NVIDIA only guarantees that nvFatbin will be compatible with inputs created with code from CUDA Toolkit of the same major version or lower as the nvFatbin library. If you attempt to create a fatbin using nvFatbin from 12.4 with PTX created with a future CUDA Toolkit 13 release, you may see a failure. However, it should support compatibility with inputs from older CUDA Toolkits, such as 11.8.

CUDA minor version compatibility

As stated earlier, the nvFatbin library will be compatible with all inputs from the same CUDA toolkit major version, regardless of minor version. This means that nvFatbin for 12.4 will be compatible with inputs from 12.5. 

Some newly introduced features will not be available for previous versions, such as the addition of new types of fatbin entries. However, any format that was already accepted in a version will continue to be accepted.

Backward compatibility

The nvFatbin library supports inputs from previous versions of the CUDA toolkit.

The Bigger Picture

Now that there are runtime equivalents of all the major compiler components, how do they all interact with each other?

nvPTXCompiler

The runtime PTX compiler, nvPTXCompiler, is available as a standalone tool, but also integrated into NVRTC and nvJitLink for convenience. It can be used with nvFatbin to create CUBINs for putting in a fatbin.

NVRTC

The runtime compiler, NVRTC, can be used to compile a CUDA program. It supports PTX and LTO-IR, as well as CUBIN by integrating nvPTXCompiler, though you can produce PTX and use nvPTXCompiler manually to produce CUBINs. All of these result formats can be put into a fatbin by nvFatbin.

nvJitLink

The runtime linker, nvJitLink, can be used with NVRTC to compile and link a CUDA program at runtime. The result can either be run directly through the driver APIs or put into a fatbin with nvFatbin.

Conclusion

With the introduction of nvFatbin, generating flexible libraries dynamically is easier than ever. 
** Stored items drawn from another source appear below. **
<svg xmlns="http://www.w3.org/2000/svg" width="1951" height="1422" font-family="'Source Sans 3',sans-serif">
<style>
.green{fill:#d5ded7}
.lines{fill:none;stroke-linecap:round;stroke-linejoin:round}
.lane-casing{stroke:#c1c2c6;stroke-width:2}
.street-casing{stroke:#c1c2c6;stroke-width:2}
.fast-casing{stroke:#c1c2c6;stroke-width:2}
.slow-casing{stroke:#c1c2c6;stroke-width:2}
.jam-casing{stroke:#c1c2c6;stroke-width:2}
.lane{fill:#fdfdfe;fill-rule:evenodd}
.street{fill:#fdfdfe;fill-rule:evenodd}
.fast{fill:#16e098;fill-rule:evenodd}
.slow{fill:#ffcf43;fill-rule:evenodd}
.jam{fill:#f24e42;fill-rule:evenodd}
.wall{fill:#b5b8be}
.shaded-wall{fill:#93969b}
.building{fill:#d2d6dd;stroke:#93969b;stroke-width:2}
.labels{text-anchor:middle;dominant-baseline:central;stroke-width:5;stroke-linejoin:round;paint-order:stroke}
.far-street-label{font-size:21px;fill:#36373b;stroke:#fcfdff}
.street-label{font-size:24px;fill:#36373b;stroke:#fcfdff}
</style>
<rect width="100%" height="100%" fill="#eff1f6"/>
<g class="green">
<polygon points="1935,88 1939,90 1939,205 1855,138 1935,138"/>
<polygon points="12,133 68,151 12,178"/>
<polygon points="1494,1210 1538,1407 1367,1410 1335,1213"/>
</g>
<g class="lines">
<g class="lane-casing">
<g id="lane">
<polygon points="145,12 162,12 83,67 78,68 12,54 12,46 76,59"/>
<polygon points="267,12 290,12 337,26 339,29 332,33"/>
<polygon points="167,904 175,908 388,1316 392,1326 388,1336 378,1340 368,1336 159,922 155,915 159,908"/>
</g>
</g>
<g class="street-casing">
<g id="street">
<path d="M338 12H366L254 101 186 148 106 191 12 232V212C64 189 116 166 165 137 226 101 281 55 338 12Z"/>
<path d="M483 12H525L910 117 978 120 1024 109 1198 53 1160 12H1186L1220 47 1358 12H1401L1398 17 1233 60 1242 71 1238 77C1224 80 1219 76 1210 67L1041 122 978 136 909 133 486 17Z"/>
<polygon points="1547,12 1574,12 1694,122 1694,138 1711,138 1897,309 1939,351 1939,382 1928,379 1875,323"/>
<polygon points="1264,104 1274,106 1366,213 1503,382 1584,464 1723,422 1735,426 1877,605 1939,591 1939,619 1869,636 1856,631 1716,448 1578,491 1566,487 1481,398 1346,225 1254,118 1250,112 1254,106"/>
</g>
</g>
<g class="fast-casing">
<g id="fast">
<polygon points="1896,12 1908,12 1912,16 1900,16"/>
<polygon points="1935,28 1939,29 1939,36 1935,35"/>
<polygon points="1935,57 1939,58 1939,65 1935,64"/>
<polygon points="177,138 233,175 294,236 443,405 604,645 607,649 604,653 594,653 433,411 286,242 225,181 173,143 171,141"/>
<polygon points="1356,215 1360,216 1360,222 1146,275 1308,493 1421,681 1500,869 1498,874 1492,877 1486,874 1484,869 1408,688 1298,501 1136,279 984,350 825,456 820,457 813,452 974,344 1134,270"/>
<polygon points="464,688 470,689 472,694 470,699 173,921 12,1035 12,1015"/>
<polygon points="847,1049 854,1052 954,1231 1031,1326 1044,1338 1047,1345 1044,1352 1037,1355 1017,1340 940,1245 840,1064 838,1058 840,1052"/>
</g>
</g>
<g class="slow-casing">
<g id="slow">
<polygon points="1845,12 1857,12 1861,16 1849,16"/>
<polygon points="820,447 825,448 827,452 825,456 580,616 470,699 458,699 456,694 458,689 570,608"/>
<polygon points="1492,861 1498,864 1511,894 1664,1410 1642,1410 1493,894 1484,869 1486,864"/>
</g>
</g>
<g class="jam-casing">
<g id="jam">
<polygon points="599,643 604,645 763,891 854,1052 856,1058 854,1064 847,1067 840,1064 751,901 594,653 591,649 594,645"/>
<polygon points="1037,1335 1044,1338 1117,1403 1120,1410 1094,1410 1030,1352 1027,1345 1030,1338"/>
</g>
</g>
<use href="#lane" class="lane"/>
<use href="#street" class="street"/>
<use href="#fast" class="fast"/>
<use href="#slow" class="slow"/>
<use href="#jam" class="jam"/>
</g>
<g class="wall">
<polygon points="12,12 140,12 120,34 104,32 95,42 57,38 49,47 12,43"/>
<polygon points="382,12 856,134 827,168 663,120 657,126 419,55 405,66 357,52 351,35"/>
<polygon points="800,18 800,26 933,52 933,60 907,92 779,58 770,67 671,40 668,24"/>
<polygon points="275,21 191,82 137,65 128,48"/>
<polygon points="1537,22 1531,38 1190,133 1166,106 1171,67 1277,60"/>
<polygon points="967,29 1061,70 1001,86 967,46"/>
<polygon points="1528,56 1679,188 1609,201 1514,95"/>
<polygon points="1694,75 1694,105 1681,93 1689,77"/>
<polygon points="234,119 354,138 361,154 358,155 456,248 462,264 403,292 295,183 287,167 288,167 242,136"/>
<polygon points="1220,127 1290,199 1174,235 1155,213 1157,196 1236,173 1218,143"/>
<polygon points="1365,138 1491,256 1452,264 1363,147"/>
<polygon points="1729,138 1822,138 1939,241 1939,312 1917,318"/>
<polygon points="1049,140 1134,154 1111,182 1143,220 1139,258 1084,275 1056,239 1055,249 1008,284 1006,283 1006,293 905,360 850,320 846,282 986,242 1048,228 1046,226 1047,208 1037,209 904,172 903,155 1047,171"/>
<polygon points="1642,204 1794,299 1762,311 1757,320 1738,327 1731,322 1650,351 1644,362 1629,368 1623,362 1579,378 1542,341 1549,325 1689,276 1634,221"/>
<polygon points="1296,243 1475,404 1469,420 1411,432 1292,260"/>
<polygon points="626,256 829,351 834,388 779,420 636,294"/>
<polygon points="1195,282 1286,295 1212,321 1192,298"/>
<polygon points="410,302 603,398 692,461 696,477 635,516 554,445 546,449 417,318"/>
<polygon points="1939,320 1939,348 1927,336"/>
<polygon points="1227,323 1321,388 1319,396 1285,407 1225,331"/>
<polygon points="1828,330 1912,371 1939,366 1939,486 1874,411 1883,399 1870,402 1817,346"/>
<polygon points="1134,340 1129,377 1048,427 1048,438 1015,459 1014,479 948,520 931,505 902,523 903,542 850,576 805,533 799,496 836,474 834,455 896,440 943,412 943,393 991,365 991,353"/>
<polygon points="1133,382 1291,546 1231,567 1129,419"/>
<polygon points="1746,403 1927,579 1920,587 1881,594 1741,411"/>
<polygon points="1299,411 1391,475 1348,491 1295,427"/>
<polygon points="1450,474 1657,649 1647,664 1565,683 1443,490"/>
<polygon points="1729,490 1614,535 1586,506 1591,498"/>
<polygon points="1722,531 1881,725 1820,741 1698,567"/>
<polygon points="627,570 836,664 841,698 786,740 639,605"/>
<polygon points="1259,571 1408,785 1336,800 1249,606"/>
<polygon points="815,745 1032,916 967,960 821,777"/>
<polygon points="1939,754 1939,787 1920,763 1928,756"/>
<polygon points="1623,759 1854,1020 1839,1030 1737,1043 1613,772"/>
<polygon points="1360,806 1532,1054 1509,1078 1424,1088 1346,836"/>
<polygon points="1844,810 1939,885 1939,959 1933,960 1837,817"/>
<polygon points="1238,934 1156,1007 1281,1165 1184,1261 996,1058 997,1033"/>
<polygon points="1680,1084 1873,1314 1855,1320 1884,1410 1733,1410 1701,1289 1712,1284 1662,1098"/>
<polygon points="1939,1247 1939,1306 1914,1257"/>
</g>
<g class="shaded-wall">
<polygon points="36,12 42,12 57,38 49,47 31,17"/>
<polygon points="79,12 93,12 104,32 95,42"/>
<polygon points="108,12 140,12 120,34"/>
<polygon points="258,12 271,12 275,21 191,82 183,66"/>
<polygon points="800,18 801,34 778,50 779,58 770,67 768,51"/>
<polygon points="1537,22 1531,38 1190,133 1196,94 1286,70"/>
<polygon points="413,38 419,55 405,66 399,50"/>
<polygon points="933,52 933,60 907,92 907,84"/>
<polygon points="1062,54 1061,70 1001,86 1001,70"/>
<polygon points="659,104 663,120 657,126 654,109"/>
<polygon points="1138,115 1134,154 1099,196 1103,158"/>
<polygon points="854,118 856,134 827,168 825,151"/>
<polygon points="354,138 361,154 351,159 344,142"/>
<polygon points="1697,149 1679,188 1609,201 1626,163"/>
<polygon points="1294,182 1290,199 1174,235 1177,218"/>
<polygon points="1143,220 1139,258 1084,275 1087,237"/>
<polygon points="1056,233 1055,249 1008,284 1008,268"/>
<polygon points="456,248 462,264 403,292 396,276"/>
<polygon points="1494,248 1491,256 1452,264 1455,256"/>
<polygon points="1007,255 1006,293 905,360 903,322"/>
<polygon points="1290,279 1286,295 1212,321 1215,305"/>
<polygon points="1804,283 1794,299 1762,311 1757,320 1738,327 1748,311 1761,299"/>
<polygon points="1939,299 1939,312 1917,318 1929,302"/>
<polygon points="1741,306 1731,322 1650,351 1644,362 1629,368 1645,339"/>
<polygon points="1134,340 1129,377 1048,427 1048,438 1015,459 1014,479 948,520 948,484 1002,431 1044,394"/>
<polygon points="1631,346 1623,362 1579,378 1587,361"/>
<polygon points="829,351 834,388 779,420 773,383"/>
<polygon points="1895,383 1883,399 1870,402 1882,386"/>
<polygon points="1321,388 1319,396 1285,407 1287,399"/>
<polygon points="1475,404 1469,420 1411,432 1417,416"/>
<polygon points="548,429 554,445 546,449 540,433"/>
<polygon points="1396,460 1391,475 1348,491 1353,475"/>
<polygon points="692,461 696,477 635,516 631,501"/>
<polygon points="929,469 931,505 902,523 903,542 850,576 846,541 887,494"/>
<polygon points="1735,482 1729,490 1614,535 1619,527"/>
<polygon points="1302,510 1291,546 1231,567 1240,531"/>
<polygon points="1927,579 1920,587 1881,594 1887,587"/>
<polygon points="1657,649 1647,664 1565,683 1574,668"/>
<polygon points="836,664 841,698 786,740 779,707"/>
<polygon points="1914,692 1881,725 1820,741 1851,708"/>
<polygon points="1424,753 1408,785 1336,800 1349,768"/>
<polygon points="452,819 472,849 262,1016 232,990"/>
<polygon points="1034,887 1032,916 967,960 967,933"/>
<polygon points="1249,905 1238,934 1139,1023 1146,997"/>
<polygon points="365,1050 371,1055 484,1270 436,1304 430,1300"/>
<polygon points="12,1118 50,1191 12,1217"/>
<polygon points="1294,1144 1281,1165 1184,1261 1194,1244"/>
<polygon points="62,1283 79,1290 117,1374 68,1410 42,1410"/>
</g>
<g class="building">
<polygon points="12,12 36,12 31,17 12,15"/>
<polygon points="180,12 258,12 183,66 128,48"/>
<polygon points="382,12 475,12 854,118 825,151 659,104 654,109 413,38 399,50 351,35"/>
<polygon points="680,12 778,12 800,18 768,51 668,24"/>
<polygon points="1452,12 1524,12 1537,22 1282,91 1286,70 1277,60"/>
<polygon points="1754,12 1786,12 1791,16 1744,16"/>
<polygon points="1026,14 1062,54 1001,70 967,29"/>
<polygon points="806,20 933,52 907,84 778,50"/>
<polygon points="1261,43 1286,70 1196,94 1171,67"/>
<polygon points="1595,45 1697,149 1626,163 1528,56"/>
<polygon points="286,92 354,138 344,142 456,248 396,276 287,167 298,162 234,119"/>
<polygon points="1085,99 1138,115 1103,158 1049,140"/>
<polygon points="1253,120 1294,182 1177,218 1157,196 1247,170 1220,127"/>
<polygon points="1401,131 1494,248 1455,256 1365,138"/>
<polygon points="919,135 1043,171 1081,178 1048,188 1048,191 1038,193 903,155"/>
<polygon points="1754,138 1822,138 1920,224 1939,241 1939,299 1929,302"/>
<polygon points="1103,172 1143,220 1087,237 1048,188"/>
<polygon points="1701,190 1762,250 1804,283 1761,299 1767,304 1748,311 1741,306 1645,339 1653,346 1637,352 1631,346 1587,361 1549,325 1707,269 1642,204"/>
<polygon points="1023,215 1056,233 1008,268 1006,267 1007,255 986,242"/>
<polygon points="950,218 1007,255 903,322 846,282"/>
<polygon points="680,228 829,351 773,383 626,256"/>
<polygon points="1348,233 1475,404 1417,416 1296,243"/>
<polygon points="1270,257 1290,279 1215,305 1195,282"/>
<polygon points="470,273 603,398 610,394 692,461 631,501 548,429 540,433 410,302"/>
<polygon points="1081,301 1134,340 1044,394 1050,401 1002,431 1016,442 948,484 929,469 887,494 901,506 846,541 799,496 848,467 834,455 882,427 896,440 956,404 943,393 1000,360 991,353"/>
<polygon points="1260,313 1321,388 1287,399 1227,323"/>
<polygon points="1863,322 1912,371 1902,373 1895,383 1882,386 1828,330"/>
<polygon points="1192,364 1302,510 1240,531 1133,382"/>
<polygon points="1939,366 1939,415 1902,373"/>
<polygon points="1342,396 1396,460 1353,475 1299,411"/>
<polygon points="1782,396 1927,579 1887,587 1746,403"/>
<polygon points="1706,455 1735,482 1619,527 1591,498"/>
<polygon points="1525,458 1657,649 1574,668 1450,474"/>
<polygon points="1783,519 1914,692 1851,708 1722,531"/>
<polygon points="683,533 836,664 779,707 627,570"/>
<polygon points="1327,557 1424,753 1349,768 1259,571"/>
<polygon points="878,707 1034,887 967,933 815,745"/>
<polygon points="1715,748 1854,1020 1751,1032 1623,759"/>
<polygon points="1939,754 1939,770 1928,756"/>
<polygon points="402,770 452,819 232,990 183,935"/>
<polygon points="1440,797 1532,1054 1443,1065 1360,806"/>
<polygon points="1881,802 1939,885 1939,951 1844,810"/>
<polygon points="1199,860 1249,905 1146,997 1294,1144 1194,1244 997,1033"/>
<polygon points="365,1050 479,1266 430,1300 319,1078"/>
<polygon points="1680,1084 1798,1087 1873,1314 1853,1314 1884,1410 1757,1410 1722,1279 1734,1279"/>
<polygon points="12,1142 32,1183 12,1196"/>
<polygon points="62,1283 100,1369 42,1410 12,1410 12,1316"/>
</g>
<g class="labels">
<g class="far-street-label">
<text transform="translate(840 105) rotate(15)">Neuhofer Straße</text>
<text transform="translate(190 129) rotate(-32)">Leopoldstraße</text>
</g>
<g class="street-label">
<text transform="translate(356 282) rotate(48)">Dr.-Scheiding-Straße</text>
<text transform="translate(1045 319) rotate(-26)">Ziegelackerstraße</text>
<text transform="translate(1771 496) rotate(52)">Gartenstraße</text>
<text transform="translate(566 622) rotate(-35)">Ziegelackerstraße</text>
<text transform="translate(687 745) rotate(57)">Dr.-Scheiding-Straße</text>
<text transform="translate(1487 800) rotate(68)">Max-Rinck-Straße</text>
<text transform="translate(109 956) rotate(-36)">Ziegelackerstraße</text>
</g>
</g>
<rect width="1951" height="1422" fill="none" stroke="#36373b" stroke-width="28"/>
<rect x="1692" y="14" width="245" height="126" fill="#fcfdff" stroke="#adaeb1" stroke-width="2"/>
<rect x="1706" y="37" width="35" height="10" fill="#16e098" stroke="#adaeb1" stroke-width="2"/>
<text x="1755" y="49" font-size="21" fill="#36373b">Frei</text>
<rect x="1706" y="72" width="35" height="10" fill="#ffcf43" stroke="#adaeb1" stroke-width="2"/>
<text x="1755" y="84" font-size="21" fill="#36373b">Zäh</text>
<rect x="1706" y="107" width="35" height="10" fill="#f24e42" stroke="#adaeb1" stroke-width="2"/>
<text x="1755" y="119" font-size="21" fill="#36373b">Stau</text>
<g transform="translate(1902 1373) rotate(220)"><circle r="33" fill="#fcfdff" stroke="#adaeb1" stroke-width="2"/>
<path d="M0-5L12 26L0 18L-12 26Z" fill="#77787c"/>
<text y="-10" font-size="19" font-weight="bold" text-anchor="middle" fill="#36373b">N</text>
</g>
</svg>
TensorRT wants to store both CUBINs for existing architectures, as well as PTX for future architectures. That way, optimized versions of the code are used when possible, while still remaining compatible. While perhaps not optimal for future architectures, it ensures optimal code for existing architectures and will still be compatible with future architectures.

Before the introduction of nvFatbin, you had to come up with an alternative way to handle this, leading to effort duplication to make an online format similar to fatbin to avoid reliance on writing the relevant data to files unnecessarily.

Now with nvFatbin, you and the team behind TensorRT can use the library to handle that operation, preventing unnecessary I/O operations and avoiding a custom format to store CUBINs with PTX.